• [Page extract]
Act now or inflation is going to get you


When inflation ravaged Germany in the 1920s, it found most people unprepared. There were a lot of lamentations, but only when it was too late. Millions of families suffered a depreciation of their savings due to their refusal to acknowledge reality. The signs of the coming tide had been everywhere for people to read. Nevertheless, few did what was required.

Was it failure to understand or resistance to take action? We don't know, but complaining about excessive rain will make little sense when overflowed rivers are flooding the streets. Nobody can tell exactly how high inflation will be in the next years, but prudent men are already aligning their investments with their reasonable expectations.

These are some of the companies that, today 21 June 2009, I am researching as possible additions to my own portfolio. In my selection, I have combined different criteria, such as my wish to spread risks internationally, in different currencies, and my preference for businesses with a stable client base. The latter will be put to test when companies are obliged to raise prices due to inflation.

1.- VERIZON (NYSE:VZ). This telephone operator makes its profits through subsidiaries and joint ventures in all five continents. Even if there is high inflation in some markets, this company should be able, to a good extent, to set off negative effects with income from other territories. The price/earnings ratio is, at this moment, about 13. If the dividend remains stable, the yield should be in the range of 6.5% this year, which is nice to take home.

2.- CELLCOM ISRAEL (NYSE:CEL). This company, which has about 3.1 million customers, is a major operator in the Israeli telecommunications market. It is difficult to predict how the economy of that area will develop in the next years. Personally, I am optimistic, but it is undeniable that placing your savings in that part of the world entails extra risks. The current price/earnings ratio is about 9.5 and the high payout policy of the company may lead to a dividend yield in the range of 12%.

• [Tasks to complete]
**1)** Answer these questions from the inflation article:
(a) In what decade did inflation ravage Germany?
(b) On what date is the writer researching the companies listed?
(c) About how many customers does Cellcom Israel have?
**2)** Rewrite the inflation article from "When inflation ravaged" to "what was required.", putting "Hungary" in place of "Germany".
**3)** In the inflation article, list every figure written in digits that is given for Verizon or Cellcom Israel, and say what each one measures.

• [Study material]
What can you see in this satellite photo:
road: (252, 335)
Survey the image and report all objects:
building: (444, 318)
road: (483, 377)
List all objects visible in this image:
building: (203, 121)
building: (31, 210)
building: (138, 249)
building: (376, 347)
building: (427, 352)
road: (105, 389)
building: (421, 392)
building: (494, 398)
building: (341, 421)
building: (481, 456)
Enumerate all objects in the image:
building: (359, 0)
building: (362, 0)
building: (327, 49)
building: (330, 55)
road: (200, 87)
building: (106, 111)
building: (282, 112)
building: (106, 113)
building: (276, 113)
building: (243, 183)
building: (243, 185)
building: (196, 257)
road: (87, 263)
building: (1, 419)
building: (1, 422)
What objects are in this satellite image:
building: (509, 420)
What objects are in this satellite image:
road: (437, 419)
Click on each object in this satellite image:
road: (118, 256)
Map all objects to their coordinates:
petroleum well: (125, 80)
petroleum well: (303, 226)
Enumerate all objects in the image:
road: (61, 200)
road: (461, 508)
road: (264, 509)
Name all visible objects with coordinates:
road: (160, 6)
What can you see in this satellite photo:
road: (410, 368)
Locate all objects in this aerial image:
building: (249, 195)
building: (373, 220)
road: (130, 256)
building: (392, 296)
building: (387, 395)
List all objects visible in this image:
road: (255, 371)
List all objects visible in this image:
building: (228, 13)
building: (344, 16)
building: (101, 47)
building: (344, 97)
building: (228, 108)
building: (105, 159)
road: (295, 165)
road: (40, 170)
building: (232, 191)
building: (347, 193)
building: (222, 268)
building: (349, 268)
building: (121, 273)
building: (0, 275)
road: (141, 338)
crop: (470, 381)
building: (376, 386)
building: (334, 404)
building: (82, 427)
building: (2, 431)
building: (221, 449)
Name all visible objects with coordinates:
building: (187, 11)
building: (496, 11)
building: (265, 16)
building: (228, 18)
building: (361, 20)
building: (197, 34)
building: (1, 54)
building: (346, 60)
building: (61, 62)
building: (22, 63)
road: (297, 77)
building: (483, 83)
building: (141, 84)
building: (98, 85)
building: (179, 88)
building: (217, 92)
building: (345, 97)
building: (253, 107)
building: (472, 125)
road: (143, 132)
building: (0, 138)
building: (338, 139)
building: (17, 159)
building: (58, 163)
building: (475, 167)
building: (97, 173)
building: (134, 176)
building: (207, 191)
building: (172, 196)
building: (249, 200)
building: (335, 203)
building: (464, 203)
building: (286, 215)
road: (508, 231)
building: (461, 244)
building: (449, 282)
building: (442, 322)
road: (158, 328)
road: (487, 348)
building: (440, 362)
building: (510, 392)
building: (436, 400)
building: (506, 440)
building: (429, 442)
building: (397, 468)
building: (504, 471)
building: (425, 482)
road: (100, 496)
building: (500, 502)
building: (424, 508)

• [Responses in order]
**1)**
(a) The 1920s.
(b) 21 June 2009.
(c) About 3.1 million.

**2)**
When inflation ravaged Hungary in the 1920s, it found most people unprepared. There were a lot of lamentations, but only when it was too late. Millions of families suffered a depreciation of their savings due to their refusal to acknowledge reality. The signs of the coming tide had been everywhere for people to read. Nevertheless, few did what was required.

**3)**
- Verizon: price/earnings ratio of about 13
- Verizon: dividend yield in the range of 6.5% this year
- Cellcom Israel: about 3.1 million customers
- Cellcom Israel: price/earnings ratio of about 9.5
- Cellcom Israel: dividend yield in the range of 12%